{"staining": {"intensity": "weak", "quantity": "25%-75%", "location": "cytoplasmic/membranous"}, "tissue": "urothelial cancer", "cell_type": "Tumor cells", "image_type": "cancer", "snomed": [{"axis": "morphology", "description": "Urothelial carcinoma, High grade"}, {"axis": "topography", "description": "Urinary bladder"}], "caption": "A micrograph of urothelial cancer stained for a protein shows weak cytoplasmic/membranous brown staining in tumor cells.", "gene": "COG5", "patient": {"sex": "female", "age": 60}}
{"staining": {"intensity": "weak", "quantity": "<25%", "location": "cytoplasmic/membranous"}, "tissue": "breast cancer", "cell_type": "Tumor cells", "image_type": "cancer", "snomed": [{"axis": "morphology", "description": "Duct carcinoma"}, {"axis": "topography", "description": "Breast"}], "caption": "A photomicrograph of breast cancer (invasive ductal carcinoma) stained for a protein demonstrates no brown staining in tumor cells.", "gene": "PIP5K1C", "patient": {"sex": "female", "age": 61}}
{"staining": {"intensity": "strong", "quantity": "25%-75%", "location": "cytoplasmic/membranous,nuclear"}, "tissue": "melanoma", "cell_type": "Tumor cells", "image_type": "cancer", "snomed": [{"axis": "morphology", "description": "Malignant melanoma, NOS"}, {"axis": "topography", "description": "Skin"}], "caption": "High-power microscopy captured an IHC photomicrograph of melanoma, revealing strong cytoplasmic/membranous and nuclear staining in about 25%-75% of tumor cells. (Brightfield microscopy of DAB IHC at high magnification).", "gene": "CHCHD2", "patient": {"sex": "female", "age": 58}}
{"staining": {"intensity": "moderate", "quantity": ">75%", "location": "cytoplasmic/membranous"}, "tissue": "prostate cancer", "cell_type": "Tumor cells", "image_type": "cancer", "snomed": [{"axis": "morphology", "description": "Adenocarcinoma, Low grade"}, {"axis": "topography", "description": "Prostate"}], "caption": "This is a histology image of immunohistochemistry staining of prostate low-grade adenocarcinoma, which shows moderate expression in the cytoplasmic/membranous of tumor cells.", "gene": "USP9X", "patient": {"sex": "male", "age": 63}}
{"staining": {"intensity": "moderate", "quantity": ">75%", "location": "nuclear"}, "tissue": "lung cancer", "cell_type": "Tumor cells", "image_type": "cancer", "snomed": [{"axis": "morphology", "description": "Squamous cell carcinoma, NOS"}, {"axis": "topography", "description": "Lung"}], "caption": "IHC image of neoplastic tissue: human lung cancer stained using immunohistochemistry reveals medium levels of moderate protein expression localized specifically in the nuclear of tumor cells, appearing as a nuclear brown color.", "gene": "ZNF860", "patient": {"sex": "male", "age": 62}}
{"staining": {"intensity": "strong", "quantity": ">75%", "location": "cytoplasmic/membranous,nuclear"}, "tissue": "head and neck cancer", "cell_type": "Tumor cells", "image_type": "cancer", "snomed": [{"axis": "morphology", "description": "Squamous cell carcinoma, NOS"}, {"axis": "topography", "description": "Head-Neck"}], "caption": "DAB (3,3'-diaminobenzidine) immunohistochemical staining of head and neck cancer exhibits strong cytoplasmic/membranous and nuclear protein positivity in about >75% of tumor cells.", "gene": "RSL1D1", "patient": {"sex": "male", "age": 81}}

→ **What is expected**: Give again, exactly as written, every line from the first one above through the line that has "photomicrograph of breast" in it.

→ **Result below**:
{"staining": {"intensity": "weak", "quantity": "25%-75%", "location": "cytoplasmic/membranous"}, "tissue": "urothelial cancer", "cell_type": "Tumor cells", "image_type": "cancer", "snomed": [{"axis": "morphology", "description": "Urothelial carcinoma, High grade"}, {"axis": "topography", "description": "Urinary bladder"}], "caption": "A micrograph of urothelial cancer stained for a protein shows weak cytoplasmic/membranous brown staining in tumor cells.", "gene": "COG5", "patient": {"sex": "female", "age": 60}}
{"staining": {"intensity": "weak", "quantity": "<25%", "location": "cytoplasmic/membranous"}, "tissue": "breast cancer", "cell_type": "Tumor cells", "image_type": "cancer", "snomed": [{"axis": "morphology", "description": "Duct carcinoma"}, {"axis": "topography", "description": "Breast"}], "caption": "A photomicrograph of breast cancer (invasive ductal carcinoma) stained for a protein demonstrates no brown staining in tumor cells.", "gene": "PIP5K1C", "patient": {"sex": "female", "age": 61}}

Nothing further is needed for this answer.